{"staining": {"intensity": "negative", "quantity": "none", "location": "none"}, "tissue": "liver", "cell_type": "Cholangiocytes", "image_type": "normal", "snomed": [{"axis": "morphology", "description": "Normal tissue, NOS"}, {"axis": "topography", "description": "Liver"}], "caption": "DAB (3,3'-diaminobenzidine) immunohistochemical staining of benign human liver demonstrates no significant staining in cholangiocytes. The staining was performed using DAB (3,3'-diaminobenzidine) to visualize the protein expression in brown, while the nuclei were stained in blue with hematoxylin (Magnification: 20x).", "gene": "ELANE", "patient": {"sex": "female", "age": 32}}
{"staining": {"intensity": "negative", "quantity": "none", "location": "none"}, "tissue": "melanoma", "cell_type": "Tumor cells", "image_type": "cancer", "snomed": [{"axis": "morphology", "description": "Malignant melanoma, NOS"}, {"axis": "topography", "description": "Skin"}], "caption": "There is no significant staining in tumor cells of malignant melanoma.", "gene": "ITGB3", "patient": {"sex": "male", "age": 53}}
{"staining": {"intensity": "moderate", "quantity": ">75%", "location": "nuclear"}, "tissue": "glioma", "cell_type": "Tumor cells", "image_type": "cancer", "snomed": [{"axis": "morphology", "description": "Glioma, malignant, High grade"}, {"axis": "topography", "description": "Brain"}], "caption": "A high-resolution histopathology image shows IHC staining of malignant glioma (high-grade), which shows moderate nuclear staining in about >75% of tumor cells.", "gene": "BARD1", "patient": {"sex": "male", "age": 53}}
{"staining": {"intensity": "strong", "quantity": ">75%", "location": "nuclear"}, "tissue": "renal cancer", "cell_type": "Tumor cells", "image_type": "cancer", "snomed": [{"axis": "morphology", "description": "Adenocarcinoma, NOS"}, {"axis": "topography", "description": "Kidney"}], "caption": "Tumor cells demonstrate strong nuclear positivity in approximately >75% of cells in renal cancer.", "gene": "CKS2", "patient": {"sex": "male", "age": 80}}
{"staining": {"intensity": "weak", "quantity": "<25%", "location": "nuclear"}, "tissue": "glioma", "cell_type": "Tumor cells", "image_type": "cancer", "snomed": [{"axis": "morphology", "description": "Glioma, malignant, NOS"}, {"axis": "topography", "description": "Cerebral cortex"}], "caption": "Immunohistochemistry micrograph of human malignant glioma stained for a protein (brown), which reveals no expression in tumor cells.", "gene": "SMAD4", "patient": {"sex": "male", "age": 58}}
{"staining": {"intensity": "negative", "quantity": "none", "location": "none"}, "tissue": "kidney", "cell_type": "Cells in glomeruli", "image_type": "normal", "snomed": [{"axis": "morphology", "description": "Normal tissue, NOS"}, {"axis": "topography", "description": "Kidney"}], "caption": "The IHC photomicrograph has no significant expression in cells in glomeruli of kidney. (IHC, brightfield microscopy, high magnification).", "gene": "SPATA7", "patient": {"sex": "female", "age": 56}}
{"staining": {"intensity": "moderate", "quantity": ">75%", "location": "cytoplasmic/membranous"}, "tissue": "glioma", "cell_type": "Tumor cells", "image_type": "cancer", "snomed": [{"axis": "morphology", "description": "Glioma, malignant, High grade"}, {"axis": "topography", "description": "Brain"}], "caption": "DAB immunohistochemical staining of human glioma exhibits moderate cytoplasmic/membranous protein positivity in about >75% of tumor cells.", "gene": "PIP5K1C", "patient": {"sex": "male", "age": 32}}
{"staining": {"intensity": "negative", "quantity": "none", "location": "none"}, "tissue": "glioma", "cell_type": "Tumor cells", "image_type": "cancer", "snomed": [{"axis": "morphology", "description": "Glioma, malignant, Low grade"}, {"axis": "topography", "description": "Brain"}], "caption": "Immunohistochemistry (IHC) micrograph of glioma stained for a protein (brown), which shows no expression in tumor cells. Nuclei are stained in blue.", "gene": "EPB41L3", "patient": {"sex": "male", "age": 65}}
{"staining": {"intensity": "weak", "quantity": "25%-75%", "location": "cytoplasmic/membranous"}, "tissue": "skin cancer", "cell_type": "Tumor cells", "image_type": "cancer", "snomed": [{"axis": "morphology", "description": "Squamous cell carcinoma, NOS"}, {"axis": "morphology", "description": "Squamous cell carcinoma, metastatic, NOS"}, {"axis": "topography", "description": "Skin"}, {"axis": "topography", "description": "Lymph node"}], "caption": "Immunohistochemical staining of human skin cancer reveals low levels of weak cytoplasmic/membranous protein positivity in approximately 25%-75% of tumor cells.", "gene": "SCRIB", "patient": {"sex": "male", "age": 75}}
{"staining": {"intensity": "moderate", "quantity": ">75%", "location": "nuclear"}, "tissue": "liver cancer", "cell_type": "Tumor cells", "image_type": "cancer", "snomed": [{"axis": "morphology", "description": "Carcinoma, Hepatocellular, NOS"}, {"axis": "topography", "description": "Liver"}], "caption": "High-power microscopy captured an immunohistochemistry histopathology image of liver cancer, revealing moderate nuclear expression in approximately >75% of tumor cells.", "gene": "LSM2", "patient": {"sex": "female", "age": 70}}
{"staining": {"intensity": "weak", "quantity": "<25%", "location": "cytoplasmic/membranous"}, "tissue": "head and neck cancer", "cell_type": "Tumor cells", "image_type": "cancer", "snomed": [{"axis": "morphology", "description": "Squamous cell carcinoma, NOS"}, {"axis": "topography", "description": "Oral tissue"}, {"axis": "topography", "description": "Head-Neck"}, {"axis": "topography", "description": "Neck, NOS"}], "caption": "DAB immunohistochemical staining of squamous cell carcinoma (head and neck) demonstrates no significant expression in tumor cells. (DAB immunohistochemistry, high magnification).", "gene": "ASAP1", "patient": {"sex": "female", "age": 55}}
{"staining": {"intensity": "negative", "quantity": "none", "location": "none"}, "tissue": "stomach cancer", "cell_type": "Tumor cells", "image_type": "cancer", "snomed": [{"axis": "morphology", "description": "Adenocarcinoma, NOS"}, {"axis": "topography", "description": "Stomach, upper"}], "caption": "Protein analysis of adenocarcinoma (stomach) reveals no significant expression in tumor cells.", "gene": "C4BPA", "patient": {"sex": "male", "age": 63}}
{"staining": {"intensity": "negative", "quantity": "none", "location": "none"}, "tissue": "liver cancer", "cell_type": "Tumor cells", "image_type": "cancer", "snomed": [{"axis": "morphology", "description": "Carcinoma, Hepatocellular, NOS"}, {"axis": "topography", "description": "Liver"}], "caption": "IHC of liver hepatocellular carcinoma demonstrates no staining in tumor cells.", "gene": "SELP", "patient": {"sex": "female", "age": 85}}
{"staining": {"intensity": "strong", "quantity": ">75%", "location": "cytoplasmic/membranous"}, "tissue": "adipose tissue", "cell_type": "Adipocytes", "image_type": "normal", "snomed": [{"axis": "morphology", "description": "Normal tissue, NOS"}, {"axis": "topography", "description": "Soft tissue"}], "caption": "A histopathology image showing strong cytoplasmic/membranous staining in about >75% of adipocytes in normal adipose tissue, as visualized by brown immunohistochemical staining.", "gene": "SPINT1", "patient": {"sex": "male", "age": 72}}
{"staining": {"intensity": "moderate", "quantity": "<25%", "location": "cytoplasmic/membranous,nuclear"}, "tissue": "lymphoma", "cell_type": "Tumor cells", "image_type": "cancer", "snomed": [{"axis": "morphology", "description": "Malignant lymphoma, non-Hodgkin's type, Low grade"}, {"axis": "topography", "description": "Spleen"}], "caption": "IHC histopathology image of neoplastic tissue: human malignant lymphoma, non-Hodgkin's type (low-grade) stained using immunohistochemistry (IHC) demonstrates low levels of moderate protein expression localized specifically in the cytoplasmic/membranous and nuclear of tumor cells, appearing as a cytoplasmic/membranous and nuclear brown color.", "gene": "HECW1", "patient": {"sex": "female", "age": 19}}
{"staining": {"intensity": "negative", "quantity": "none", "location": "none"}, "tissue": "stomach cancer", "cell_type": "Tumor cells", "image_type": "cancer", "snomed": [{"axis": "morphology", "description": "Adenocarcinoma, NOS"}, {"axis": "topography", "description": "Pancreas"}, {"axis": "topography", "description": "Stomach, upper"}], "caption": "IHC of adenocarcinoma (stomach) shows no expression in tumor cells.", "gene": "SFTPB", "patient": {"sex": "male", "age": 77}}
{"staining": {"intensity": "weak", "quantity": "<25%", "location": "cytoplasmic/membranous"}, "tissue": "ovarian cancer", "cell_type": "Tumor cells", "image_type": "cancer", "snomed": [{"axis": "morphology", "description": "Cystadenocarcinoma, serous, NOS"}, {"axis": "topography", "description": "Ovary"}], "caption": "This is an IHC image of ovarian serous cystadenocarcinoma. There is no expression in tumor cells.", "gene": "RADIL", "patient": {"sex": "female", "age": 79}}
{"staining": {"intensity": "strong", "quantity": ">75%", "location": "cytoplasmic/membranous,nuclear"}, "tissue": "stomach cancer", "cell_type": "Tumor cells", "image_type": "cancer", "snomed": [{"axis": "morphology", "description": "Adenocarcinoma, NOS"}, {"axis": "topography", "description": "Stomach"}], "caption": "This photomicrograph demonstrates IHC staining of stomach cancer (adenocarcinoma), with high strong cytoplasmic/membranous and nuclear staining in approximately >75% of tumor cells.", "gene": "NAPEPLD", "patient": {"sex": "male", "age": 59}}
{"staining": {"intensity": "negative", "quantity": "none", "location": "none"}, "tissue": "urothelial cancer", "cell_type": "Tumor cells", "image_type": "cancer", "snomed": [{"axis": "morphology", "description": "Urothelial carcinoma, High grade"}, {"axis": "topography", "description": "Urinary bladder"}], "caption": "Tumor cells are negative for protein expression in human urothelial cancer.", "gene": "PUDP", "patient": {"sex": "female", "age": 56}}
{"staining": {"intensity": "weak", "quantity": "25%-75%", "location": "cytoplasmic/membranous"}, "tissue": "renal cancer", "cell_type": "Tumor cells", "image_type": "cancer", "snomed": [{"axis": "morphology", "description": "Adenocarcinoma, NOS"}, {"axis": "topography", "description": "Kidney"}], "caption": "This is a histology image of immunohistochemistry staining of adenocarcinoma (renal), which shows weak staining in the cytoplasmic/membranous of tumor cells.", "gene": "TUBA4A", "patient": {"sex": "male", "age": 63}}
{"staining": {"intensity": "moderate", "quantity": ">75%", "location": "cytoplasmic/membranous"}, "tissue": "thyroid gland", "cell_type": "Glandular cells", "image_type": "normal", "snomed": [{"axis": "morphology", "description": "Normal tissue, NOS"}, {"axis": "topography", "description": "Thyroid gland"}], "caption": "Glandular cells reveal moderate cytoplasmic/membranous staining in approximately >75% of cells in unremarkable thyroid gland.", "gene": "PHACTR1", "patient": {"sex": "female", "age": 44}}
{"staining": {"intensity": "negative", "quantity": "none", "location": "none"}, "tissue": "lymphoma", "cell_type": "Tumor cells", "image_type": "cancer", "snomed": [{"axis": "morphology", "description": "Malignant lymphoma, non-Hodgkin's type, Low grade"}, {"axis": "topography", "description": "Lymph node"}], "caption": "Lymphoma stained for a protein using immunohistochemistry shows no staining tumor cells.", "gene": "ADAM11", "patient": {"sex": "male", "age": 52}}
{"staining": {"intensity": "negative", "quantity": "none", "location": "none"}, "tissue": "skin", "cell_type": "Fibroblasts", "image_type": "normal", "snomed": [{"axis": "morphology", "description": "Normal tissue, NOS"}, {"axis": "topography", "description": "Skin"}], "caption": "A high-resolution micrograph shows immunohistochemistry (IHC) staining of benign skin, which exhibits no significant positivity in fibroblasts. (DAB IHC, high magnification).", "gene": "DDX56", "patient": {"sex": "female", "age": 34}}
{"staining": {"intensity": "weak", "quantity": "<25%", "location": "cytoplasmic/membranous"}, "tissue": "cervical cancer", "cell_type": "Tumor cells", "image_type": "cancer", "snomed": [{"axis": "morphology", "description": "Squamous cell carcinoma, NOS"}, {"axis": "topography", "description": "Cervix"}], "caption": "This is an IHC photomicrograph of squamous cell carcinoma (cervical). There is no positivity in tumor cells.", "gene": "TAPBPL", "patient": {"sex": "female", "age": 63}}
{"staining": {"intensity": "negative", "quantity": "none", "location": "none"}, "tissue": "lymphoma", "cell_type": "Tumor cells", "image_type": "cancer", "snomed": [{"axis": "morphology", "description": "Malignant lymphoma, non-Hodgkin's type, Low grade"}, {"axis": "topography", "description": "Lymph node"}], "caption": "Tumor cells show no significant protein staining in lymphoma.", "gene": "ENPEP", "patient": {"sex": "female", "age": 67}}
--
[Directions] The answer must be all the lines above that hold the word "Kidney".

[Your solution]
{"staining": {"intensity": "strong", "quantity": ">75%", "location": "nuclear"}, "tissue": "renal cancer", "cell_type": "Tumor cells", "image_type": "cancer", "snomed": [{"axis": "morphology", "description": "Adenocarcinoma, NOS"}, {"axis": "topography", "description": "Kidney"}], "caption": "Tumor cells demonstrate strong nuclear positivity in approximately >75% of cells in renal cancer.", "gene": "CKS2", "patient": {"sex": "male", "age": 80}}
{"staining": {"intensity": "negative", "quantity": "none", "location": "none"}, "tissue": "kidney", "cell_type": "Cells in glomeruli", "image_type": "normal", "snomed": [{"axis": "morphology", "description": "Normal tissue, NOS"}, {"axis": "topography", "description": "Kidney"}], "caption": "The IHC photomicrograph has no significant expression in cells in glomeruli of kidney. (IHC, brightfield microscopy, high magnification).", "gene": "SPATA7", "patient": {"sex": "female", "age": 56}}
{"staining": {"intensity": "weak", "quantity": "25%-75%", "location": "cytoplasmic/membranous"}, "tissue": "renal cancer", "cell_type": "Tumor cells", "image_type": "cancer", "snomed": [{"axis": "morphology", "description": "Adenocarcinoma, NOS"}, {"axis": "topography", "description": "Kidney"}], "caption": "This is a histology image of immunohistochemistry staining of adenocarcinoma (renal), which shows weak staining in the cytoplasmic/membranous of tumor cells.", "gene": "TUBA4A", "patient": {"sex": "male", "age": 63}}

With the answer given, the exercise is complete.